Die große Bühne der Nation

Philipp Ther enthüllt die politische Funktion des Opernhauses. So zeigt er etwa, wie eng die Entstehung des tschechischen Nationalbewusstseins mit der Oper von Prag verbunden ist

Eine der beeindruckendsten Hinterlassenschaften der Donaumonarchie ist bis heute das dichte Netz von Theaterbauten aus dem 19. Jahrhundert, mit dem vor allem das Wiener Architektenduo Ferdinand Fellner und Hermann Helmer das Reich überzog. Diese einheitliche Infrastruktur, meist aus lokalen Initiativen entstanden, symbolisiert bis heute die Kulturleistung des Imperiums – zu dessen Untergang sie gleichzeitig beitrug, weil sich die Theater zu Bühnen der jeweiligen Nationalkultur entwickelten.
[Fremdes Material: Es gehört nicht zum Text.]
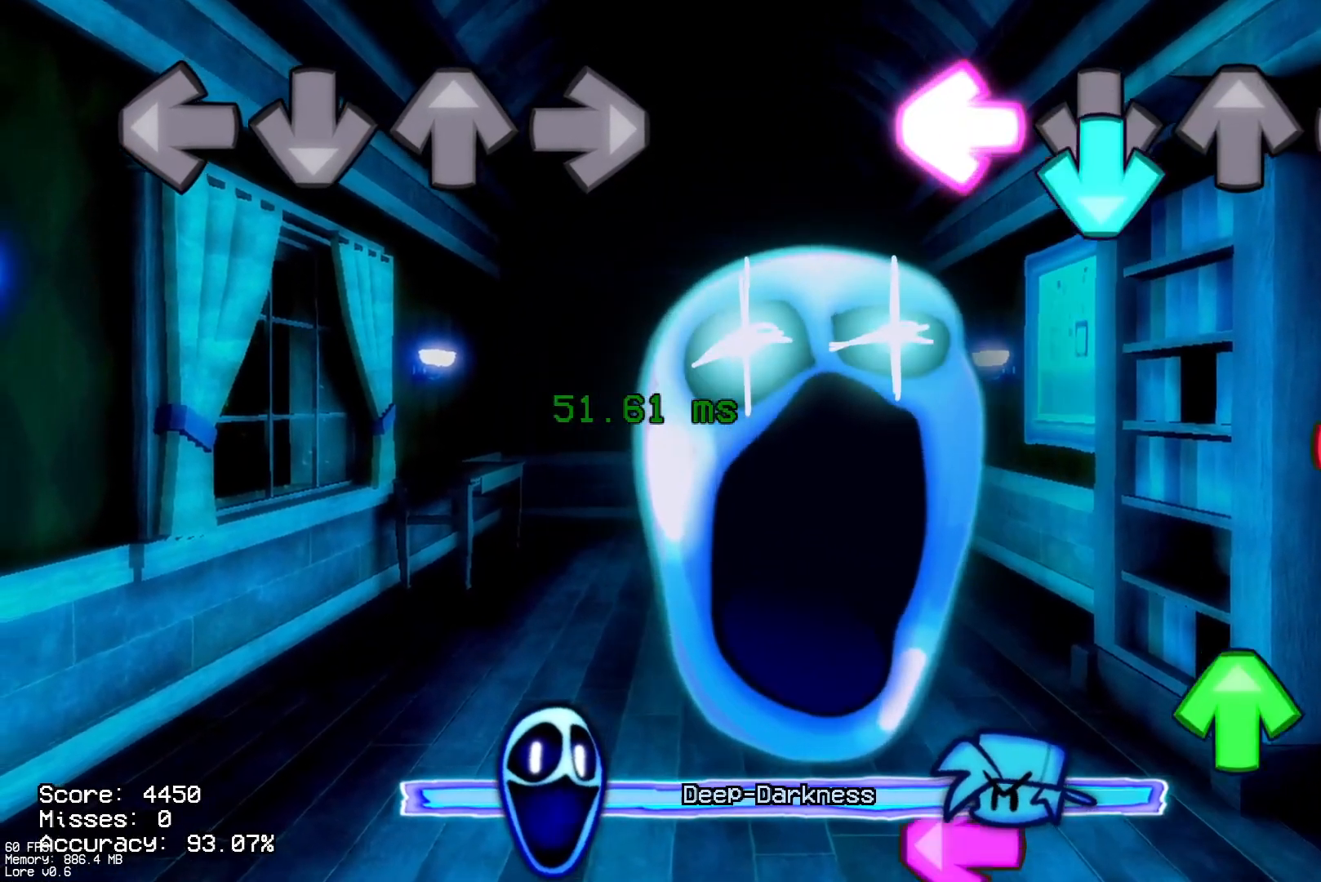
{"buttons": [], "events": [[33, "CROSS", "down"], [100, "L1", "up"], [200, "R1", "down"], [233, "CROSS", "up"], [367, "DPAD_UP", "down"], [417, "R1", "up"], [483, "DPAD_UP", "up"]]}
Nirgends aber war die Bildung einer politischen Nation so eng mit der Geschichte eines Opernhauses verbunden wie in Prag, und deshalb ist das Národní Divadlo das bei weitem interessanteste der drei Fallbeispiele, anhand deren der Historiker Philipp Ther die soziale Funktion der „Operntheater in Zentraleuropa 1815–1914“ nachzeichnet.
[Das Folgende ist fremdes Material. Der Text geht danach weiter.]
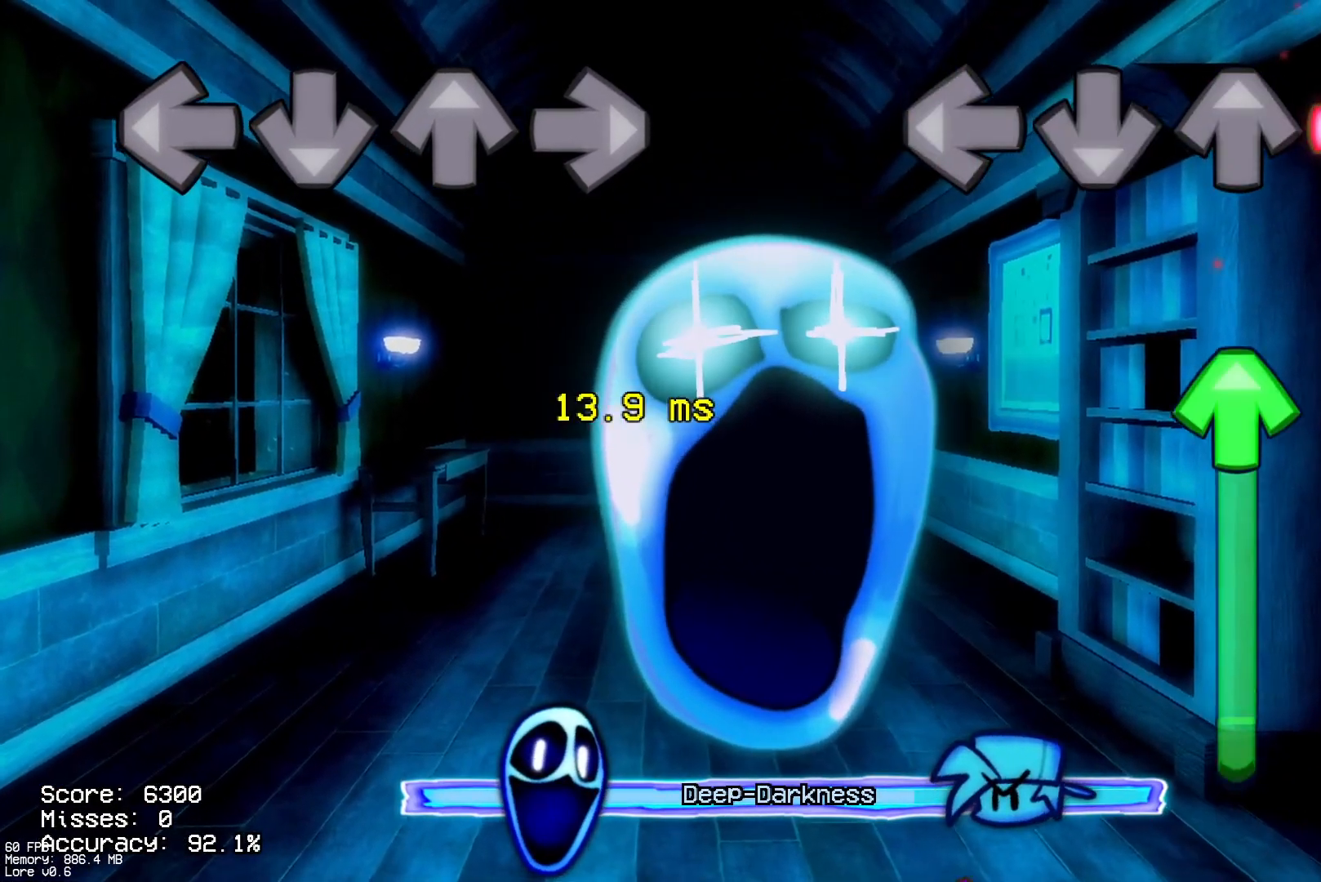
{"buttons": ["DPAD_UP"], "events": [[217, "DPAD_UP", "down"], [283, "R1", "up"]]}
Der Verein für die Errichtung eines Tschechischen Nationaltheaters in Prag wurde zum Ausgangspunkt der gesamten Nationalbewegung, die sich in der Donaumonarchie nicht offen politisch artikulieren konnte und deshalb auf das Feld der Kultur auswich. Praktisch aus dem Nichts gelang es den Initiatoren des Theaters, eine tschechische Kulturnation zu schaffen. Ohne die Kompositionsaufträge des Hauses wären viele Opern von Bedřich Smetana, Antonín Dvořák oder Leoš Janáček, die auch heute noch zentraler Bestandteil des tschechischen Nationalbewusstseins sind, wohl gar nicht erst entstanden.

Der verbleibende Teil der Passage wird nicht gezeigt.